To better navigate the global patchwork of ESG regulation, multinational businesses appear to be adhering to regulations set by one particular legislative regime, and applying that approach to all other jurisdictions they operate in. To do this, businesses must decide which regulations best fit their own company values, demonstrating how businesses are now compelled to take political stances like never before.
26% of business executives feel unprepared to anticipate and respond to ESG risks.
29% of business executives in Canada feel unprepared to deal with ESG, a higher percentage than executives in the UK (23%), US (27%) and Singapore (23%).
Disregarding or contesting legislation is by no means a workable solution for all businesses as smaller firms simply don’t have the financial and legal firepower to do this. Consequently, smaller businesses may be forced into complying with regulations that do not necessarily align with their values, just to maintain growth.
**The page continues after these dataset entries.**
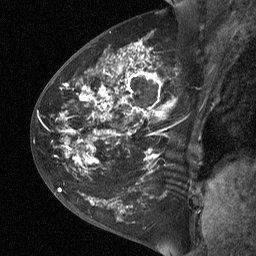
Breast MRI (dynamic contrast-enhanced), one sagittal slice. Dynamic contrast-enhanced study with each time point stored as its own series, time point 2 of 3 at this slice position (early post-contrast, ordered by acquisition time). 1.5 T. TE 4.8 ms, TR 27 ms. 2 mm slice thickness. 256 × 256 image matrix, field of view 200 × 200 mm. Female patient, age 42 years. Case-level facts recorded for this patient, not image findings: setting: breast cancer imaged before/during neoadjuvant chemotherapy; receptor status: triple-negative.
Outlined on this slice (semi-automatically segmented with operator editing):
- analysis volume of interest (the breast-tissue region the enhancement analysis was run in; not a lesion): bounding box (x1, y1, x2, y2) in pixels: (43, 29, 194, 190)
- tumour enhancement mask (voxels above the 90 % enhancement threshold inside the analysis volume of interest): (65, 47, 162, 164)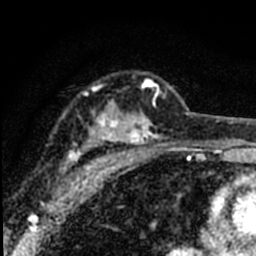
Breast MRI (dynamic contrast-enhanced), one axial slice; position 51 of 80 along the scan axis; cropped to one breast; dynamic contrast-enhanced series, time point 2 of 8 at this slice position (early post-contrast); 1.5 T; TE 2.2 ms, TR 5.7 ms; 2 mm slice thickness; 256 × 256 image matrix. Female patient.
Structures marked on this image (semi-automatic segmentation, software-assisted and operator-edited):
- enhancing-tissue mask used for the functional tumour volume (all voxels passing the contrast-enhancement thresholds inside the analysis volume; usually the tumour): box from (x=56, y=80) to (x=161, y=195) px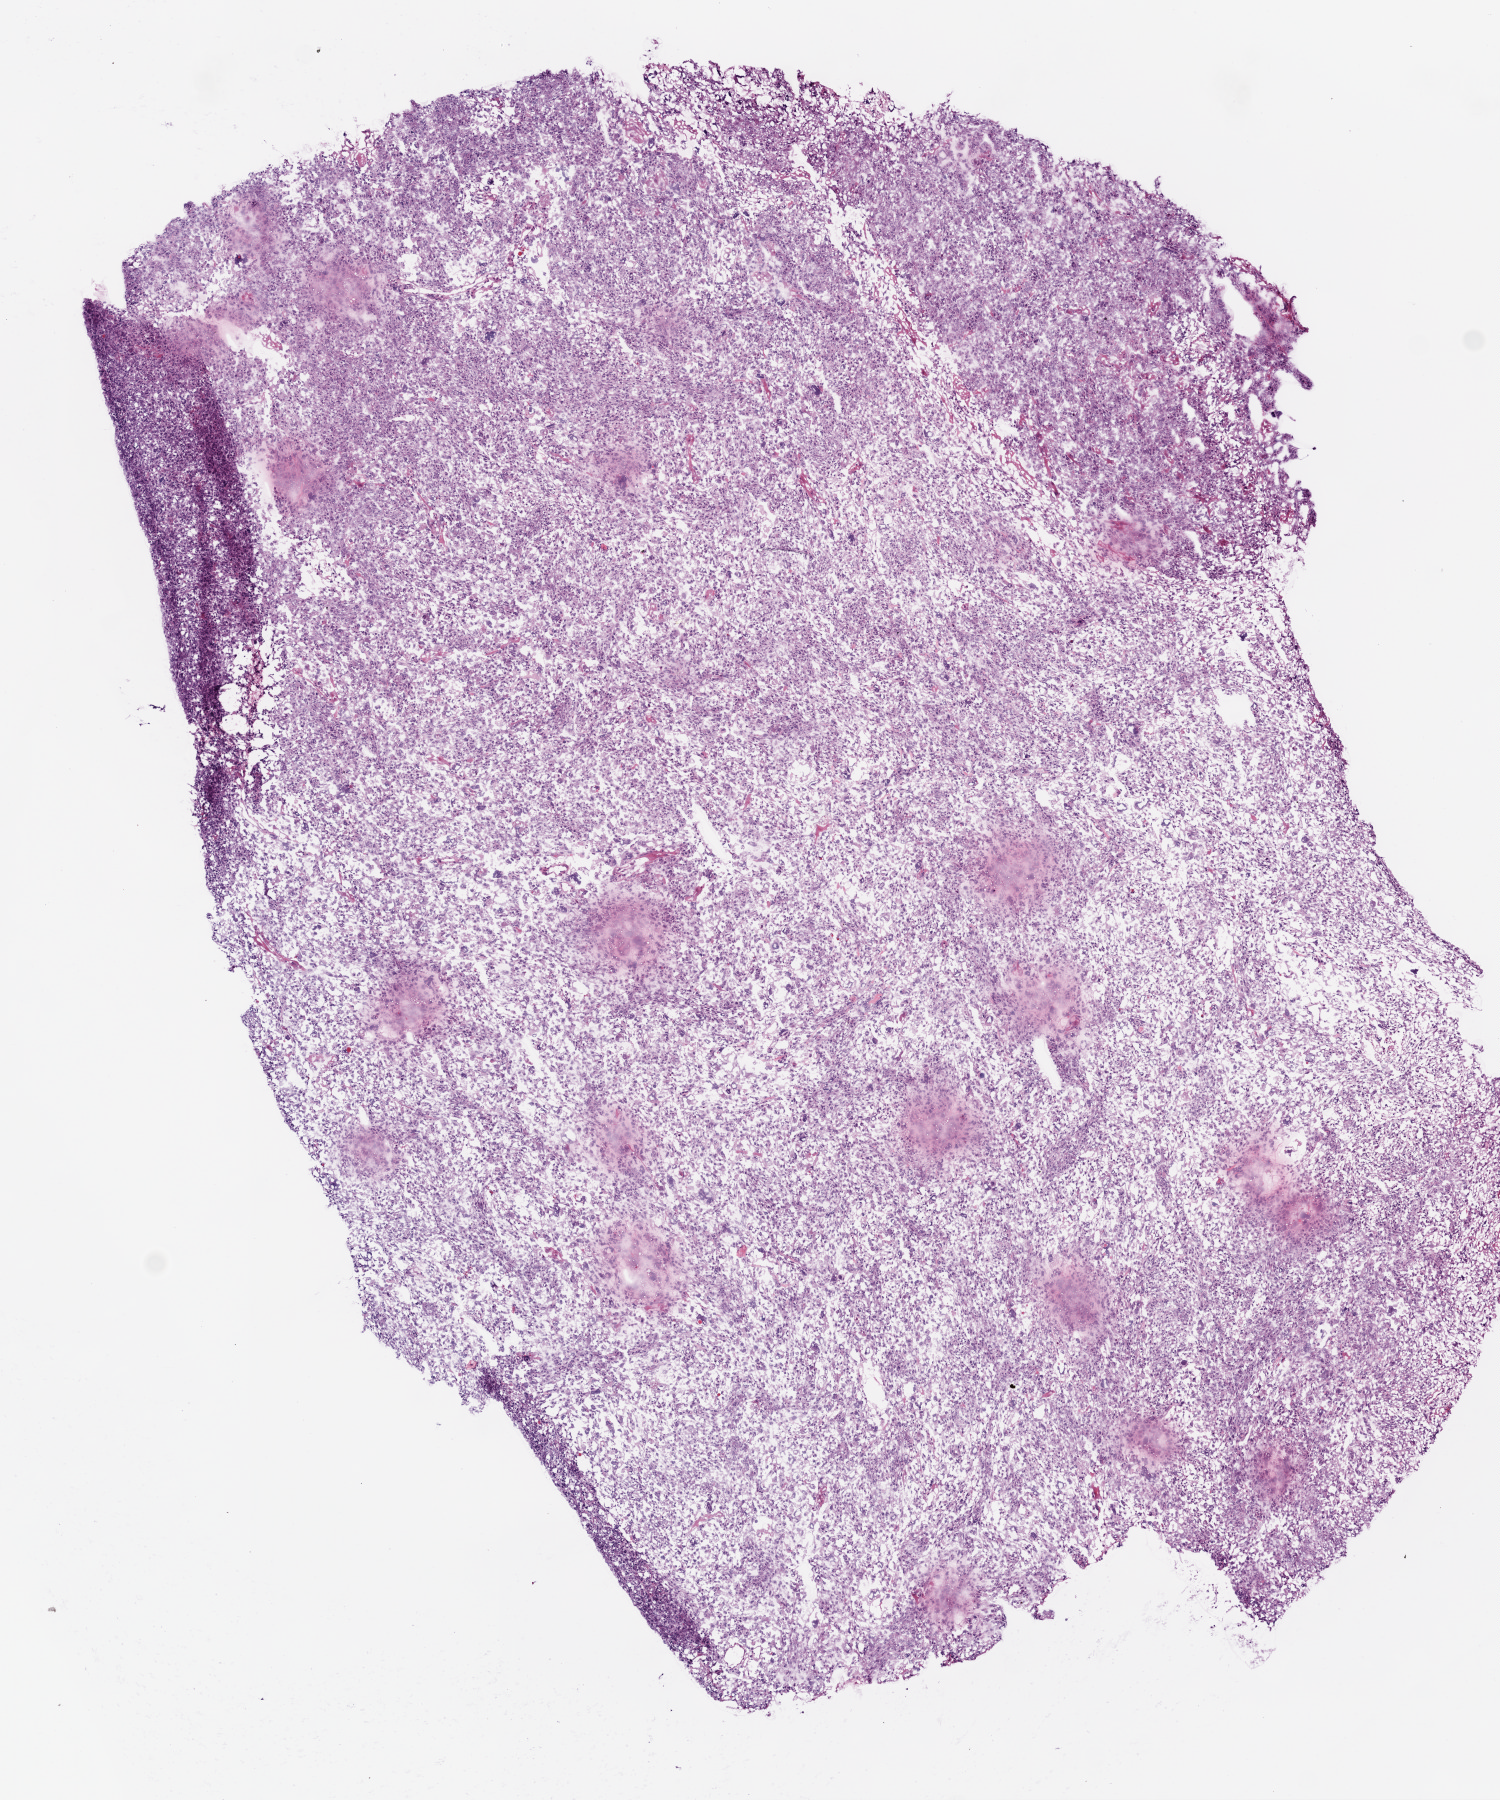
Hematoxylin and eosin (H&E) stained whole-slide image — shown as a low-resolution overview of the whole scanned area (about 6.0 x 7.2 mm, from a 20x scan), frozen section from the top of the tissue portion, primary tumour sample from the brain. Patient: female, age at initial diagnosis 24 years.
Diagnosis: Glioblastoma.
However, it would be a mistake to think that all future threats are easy to anticipate, as the regulatory landscape is increasingly volatile and unpredictable. Our data shows businesses progressively feel unprepared to anticipate and respond to ESG risks, and while the challenges caused by the global patchwork of regulation are particularly felt by multinational businesses, ultimately businesses of all sizes are affected. Insurance, and in particular a global programme of coverage can undoubtedly play a part in providing businesses with peace of mind as they navigate the minefield of ESG risks.
Global coverage solutions must always be carefully structured to meet the specific requirements of a business. It is important that they are adequately covered in all the jurisdictions in which they are present, and insurance policies must be able to respond to local regulations, requirements and market practice. Not doing so could hinder their international growth and expansion.”